A few years ago I was given a Logan 820 lathe with much missing. Although the QCGB housing was there, along with the leadscrew, there were no gears in it. The bull gear has a missing tooth. It was the model with the motor out back (with the metal leg).  Being a machining neophyte at the time (still am) I cut off the back off of it, installed a nice hefty treadmill motor right behind the headstock, adapted a v belt drive to the spindle and it works quite well for basic, non power feed machining operations.  The bed on this lathe is actually pretty nice. I still have some of the castings for the old drive.

My questions:

1. It is my understanding there is a model 200 Logan that is also 10".  Would a steady rest from an 820 be interchangeable with a 200? What are the differences between these models?
2. I now want a fully functioning lathe.  Would it be more cost effective to part out the balance of this lathe and get a new (old) one (my vote) or try to resurrect this?


----------



## stevecmo (Feb 17, 2013)

The 200 was the change gear version of the 820 - meaning that you had to physically remove and add gears in the gear train to get different ratios for threading.  Which sounds kind of like what you have if there are no gears in the QCGB.

Here's a link to all the different Logan models and the differences:

http://www.lathe.com/models.htm

The bull gear can be repaired.  Do a search and you will see various methods or you can keep an eye on ebay and find a replacement, although not cheap.  I'm not sure how you are using a v-belt on your lathe as both the 200 and 820 use a flat belt.  

A steady rest is interchangeable between the 200 and the 820 - they are both 10" lathes.

I'm not sure what you mean by "a fully functioning lathe".  Different models function differently.  Logan's are good lathes, comparable to South Bends in my opinion.  If your lathe is in good shape I would say it's worth bringing back to original condition if you can.

Hope that helps.

Steve


----------



## tigtorch (Feb 18, 2013)

Thank you, Steve. That is a nice comparison list, I had no idea they made so many models.  I have many metal working interests but am not an expert in any, certainly not machining, there is a lot I need to learn. 

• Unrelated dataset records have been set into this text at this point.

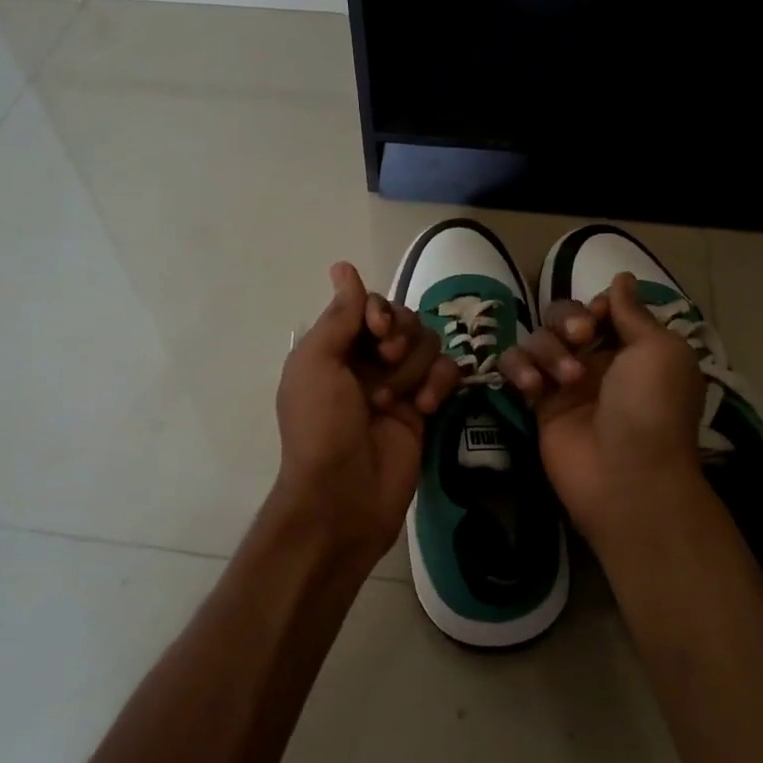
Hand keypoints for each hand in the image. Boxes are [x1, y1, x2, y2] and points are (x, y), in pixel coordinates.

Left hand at [271, 262, 461, 563]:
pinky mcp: (425, 409)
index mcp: (335, 349)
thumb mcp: (316, 364)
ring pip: (428, 345)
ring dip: (414, 368)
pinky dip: (440, 384)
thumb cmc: (321, 426)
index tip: (378, 330)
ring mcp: (398, 385)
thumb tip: (344, 267)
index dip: (381, 311)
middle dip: (400, 337)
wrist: (343, 495)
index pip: (370, 306)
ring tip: (395, 401)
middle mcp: (367, 362)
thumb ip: (339, 316)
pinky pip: (446, 374)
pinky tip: (426, 408)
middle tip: (386, 362)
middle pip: (404, 321)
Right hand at [498, 272, 705, 539]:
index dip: (596, 307)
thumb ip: (633, 312)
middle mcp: (599, 361)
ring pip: (538, 340)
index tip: (599, 317)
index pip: (602, 308)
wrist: (627, 475)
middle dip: (568, 320)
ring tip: (567, 381)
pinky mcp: (538, 404)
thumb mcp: (658, 349)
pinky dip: (519, 369)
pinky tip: (533, 387)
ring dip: (549, 351)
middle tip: (581, 339)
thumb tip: (621, 277)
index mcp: (634, 348)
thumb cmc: (651, 407)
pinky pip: (515, 368)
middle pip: (564, 317)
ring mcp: (565, 383)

By "fully functioning" I mean power feed in longitudinal direction (did it ever have crossfeed feed?) plus threading capability.  When I asked about the steady rest I know they were both 10", I just wondered if the v pattern on the bed was the same and you answered that they are.


----------



## sophijo (Feb 18, 2013)

Are you aware of an outfit called Logan Actuator; owned by Scott Logan. Google it and you'll find it. Guy knows Logan and sells parts. Yahoo group for Logan too.


----------



## Snag_one (Feb 25, 2013)

sophijo said:


> Are you aware of an outfit called Logan Actuator; owned by Scott Logan. Google it and you'll find it. Guy knows Logan and sells parts. Yahoo group for Logan too.





 The Logan Lathe website is at www.lathe.com . Scott is a grandson IIRC of the founder . He has a very complete selection of parts , and while they aren't cheap , they are all real Logan parts . Join the yahoo group ! 

  Snag 
94TLC2136 MW/Logan 10" 
It's as old as I am , and will still hold under a thousandth if I do my part .


----------



## stevecmo (Feb 25, 2013)

Hey Snag - Good to see you here on this site. 

Steve


----------



## tigtorch (Feb 26, 2013)

Thank you all for the info.


----------